Was Walter bezig om samen met Günter Schönenberg net zo'n ontsnapping voor te bereiden? Hun nabestaanden weten zeventig jaar later niets van een vriendschap tussen hen beiden, maar ze waren wel samen bij Annemie op 24 juli. Bovendien waren ze collega's bij de Expositur. Waarschijnlijk hadden ze ook gemeenschappelijke vrienden. Walter woonde met zijn familie jarenlang boven Erich Kinz, een gemengd gehuwde Duitse Jood die veel vluchtelingen hielp met onderdak en valse papieren. Günter zou later, toen hij zelf onder een valse naam in Frankrijk leefde, de naam en het adres van Erich Kinz gebruiken als correspondentieadres.

Walter wilde nog niet vertrekken, want zijn ouders en zusje waren in Westerbork. Zou een van de vrolijke foto's die Annemie maakte voor zijn familie geweest zijn? Op 26 augustus zou Walter gecontroleerd worden terwijl hij een pakje naar zijn familie stuurde. Hij bleek voedselbonnen van zijn familieleden op zak te hebben. Die hadden ingeleverd moeten worden, omdat het kamp bonnen voor hen kreeg van de gemeente Westerbork.

Walter kwam als strafgeval in Westerbork terecht en werd nauwelijks een week later doorgestuurd naar Auschwitz en vandaar naar Sobibor. Het is mogelijk dat Walter met driehonderd gevangenen ontsnapte bij de opstand in Sobibor in oktober 1943. De meerderheid werd weer gepakt; Walter kwam in maart 1944 om, ergens in Oost-Europa.

Aan Walters vader Alfred was beloofd dat hij, als drager van het IJzeren Kruis voor zijn verdiensten in de Eerste Wereldoorlog, met zijn gezin naar Theresienstadt gestuurd zou worden. Maar in september werd hij alleen naar Bergen-Belsen gedeporteerd. Een jaar later werd hij in Auschwitz vermoord. Walters moeder Grete en zijn zus Margot werden later naar Bergen-Belsen gedeporteerd en vandaar naar Theresienstadt.

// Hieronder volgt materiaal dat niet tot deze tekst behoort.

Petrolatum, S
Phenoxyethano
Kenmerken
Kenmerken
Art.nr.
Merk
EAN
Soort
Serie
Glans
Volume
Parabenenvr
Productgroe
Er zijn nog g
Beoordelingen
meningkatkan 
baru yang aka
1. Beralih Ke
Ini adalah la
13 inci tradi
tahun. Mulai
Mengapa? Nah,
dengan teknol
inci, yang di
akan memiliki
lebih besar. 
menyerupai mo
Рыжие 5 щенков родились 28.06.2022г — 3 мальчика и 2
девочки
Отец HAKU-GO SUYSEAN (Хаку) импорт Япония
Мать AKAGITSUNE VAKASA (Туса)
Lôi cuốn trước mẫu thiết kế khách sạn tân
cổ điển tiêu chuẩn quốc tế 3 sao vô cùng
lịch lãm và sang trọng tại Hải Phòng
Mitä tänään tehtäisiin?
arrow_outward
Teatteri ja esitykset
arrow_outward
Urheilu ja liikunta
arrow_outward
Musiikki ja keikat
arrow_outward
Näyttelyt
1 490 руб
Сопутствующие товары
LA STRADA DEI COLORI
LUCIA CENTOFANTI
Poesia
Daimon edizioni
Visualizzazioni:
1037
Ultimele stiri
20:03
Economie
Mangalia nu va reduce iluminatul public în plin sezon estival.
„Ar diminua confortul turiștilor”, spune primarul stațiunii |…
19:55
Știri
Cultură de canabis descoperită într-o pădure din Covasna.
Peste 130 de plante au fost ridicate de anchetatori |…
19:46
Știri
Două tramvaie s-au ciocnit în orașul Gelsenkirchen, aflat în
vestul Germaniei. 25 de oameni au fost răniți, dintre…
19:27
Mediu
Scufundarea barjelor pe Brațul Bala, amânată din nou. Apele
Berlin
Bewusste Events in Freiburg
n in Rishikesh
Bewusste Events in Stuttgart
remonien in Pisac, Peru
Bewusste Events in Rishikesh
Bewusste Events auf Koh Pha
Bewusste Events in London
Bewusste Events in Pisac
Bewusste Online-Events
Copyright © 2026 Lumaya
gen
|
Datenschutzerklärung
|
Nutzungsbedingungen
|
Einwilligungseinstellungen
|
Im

Daar werden ze in mei 1945 door de Russen bevrijd. Als statelozen hadden ze grote moeite om naar Nederland terug te mogen. Walters broer Herbert was inmiddels via Frankrijk, Spanje en Portugal in Palestina aangekomen. Dankzij een oproep in Aufbau, het Amerikaanse tijdschrift voor Duitstalige Joden, dat na de bevrijding gebruikt werd om familie terug te vinden, kreeg Herbert weer contact met zijn moeder en zus. Margot en Grete emigreerden ook naar Palestina. Margot wijdde haar leven aan het bestuderen van het nazisme, en gaf daar onderwijs over. Zij woont in Haifa; sinds kort staat Annemies foto van haar broer Walter bij haar bed.